Like most people, I have visited a casino now and then. If you go to Vegas, it is basically impossible to make it to most hotel rooms without going through one in fact. What always amazed me when I was there was how much expense went into these buildings…..canals, huge water fountains and incredible ceiling art are just some of the ways that casino owners try to entice you to spend money. I would bet, however, that they did not think one of these fixtures would potentially jeopardize the integrity of their data systems.
I am referring to a story in the Washington Post where creative thieves were able to use the IoT system that controlled most aspects of a fish tank to enter into some key systems at the casino. Now, I have no idea what data they may or may not have accessed, but the sheer idea of it boggles my mind…..why was there even a link available between the tank’s IoT system and a key data system?
Stories like this are both good and bad for the IoT industry. The bad side of it is that it can potentially scare away customers who may not believe that their data is immune to hackers and may delay/defer from deploying an IoT solution. However, it is also good to have people be reminded that some simple steps are often all that is needed to prevent such a crime.
Most of the known attacks in the world of IoT tend to have been centered around things as simple as users failing to implement a password or if they did, they simply used the default username/password that is common to all of these devices. As well, using an edge device that has some intelligence (such as the ability to filter which users/IP addresses can even make changes) will also go a long way to preventing such an attack.
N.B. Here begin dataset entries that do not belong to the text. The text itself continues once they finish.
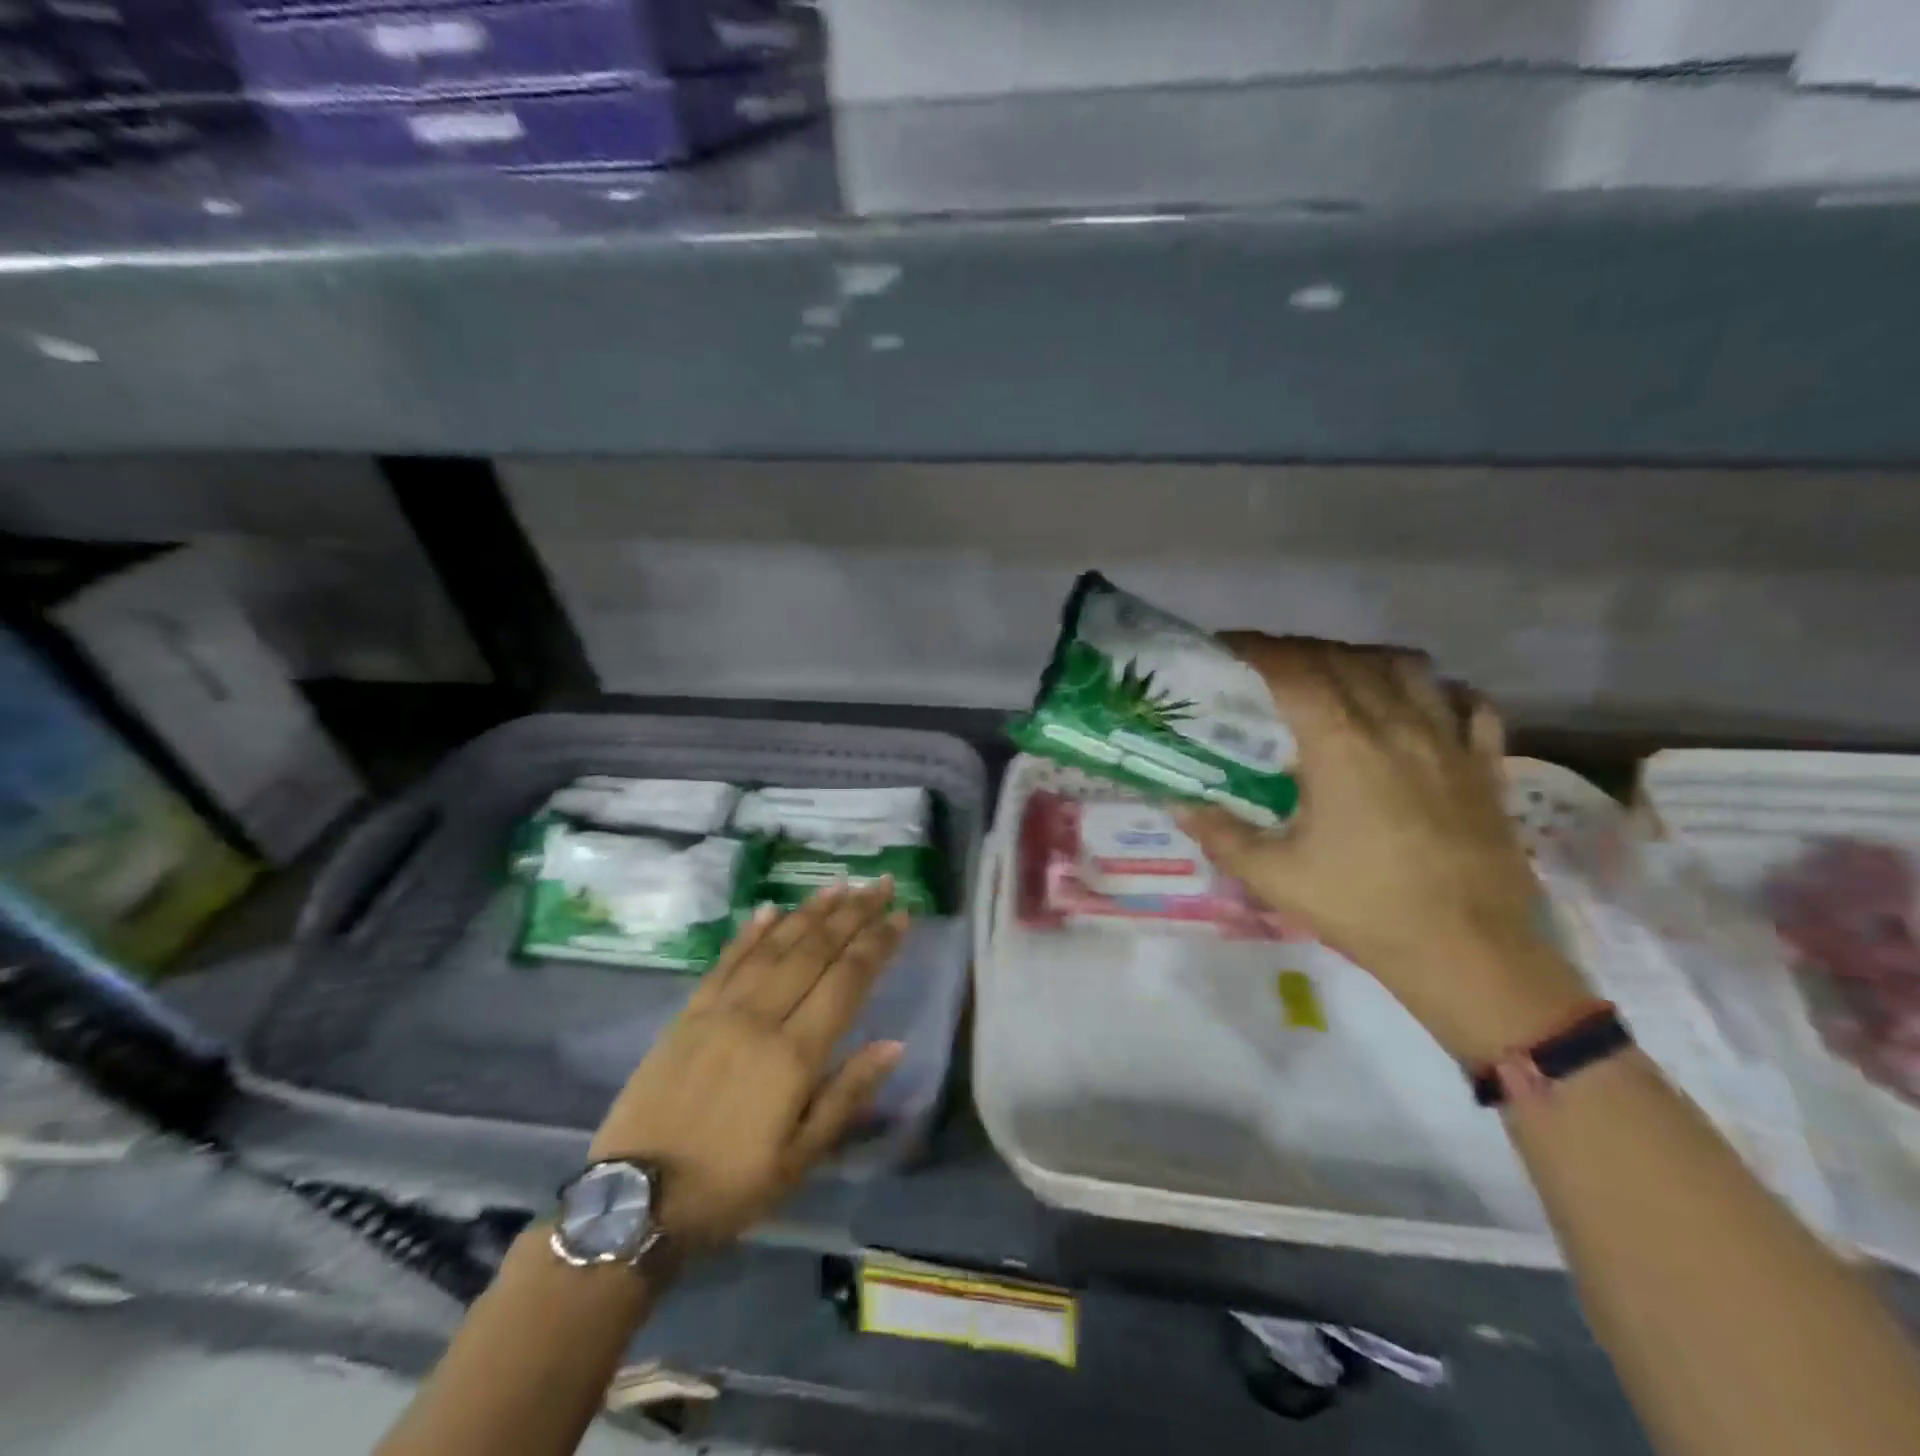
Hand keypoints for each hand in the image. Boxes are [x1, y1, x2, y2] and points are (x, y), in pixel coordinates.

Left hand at [588, 880, 907, 1252]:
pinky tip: (772, 908)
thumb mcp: (800, 1158)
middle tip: (881, 884)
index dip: (877, 944)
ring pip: (775, 946)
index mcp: (794, 1054)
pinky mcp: (688, 1013)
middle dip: (853, 913)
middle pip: (816, 951)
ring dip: (810, 912)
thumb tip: (895, 1044)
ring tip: (840, 885)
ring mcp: (720, 1010)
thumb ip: (847, 1094)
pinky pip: (726, 960)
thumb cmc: (730, 1186)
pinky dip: (752, 932)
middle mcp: (760, 1017)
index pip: (847, 981)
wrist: (633, 1202)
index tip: (902, 914)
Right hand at [1181, 635, 1591, 1063]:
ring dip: (1362, 657)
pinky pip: (1468, 705)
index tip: (1228, 646)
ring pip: (1406, 668)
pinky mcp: (1484, 766)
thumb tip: (1179, 806)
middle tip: (1266, 663)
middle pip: (1344, 659)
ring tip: (1335, 673)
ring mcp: (1448, 742)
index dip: (1257, 649)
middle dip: (1298, 649)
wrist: (1468, 952)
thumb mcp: (1274, 876)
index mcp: (1342, 746)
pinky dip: (1437, 690)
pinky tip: (1418, 703)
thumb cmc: (1364, 908)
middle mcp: (1396, 727)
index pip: (1294, 672)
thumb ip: (1221, 834)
Finally, using a security service (such as the shameless plug I am doing for our SecureIoT™ offering) will help to minimize the impact of some future attacks.
The Bottom Line
No system is ever fully immune from an attack. An organization can put in the most advanced system available, but can be attacked by ways such as an employee leaving an unlocked screen to use the facilities or a phishing attack. Companies need to be diligent and this starts by simply doing the basics. If I had to guess, I would suspect that it was something as simple as not changing a password that allowed this attack…..If you take proper precautions, your IoT deployment will go smoothly and your data will be safe.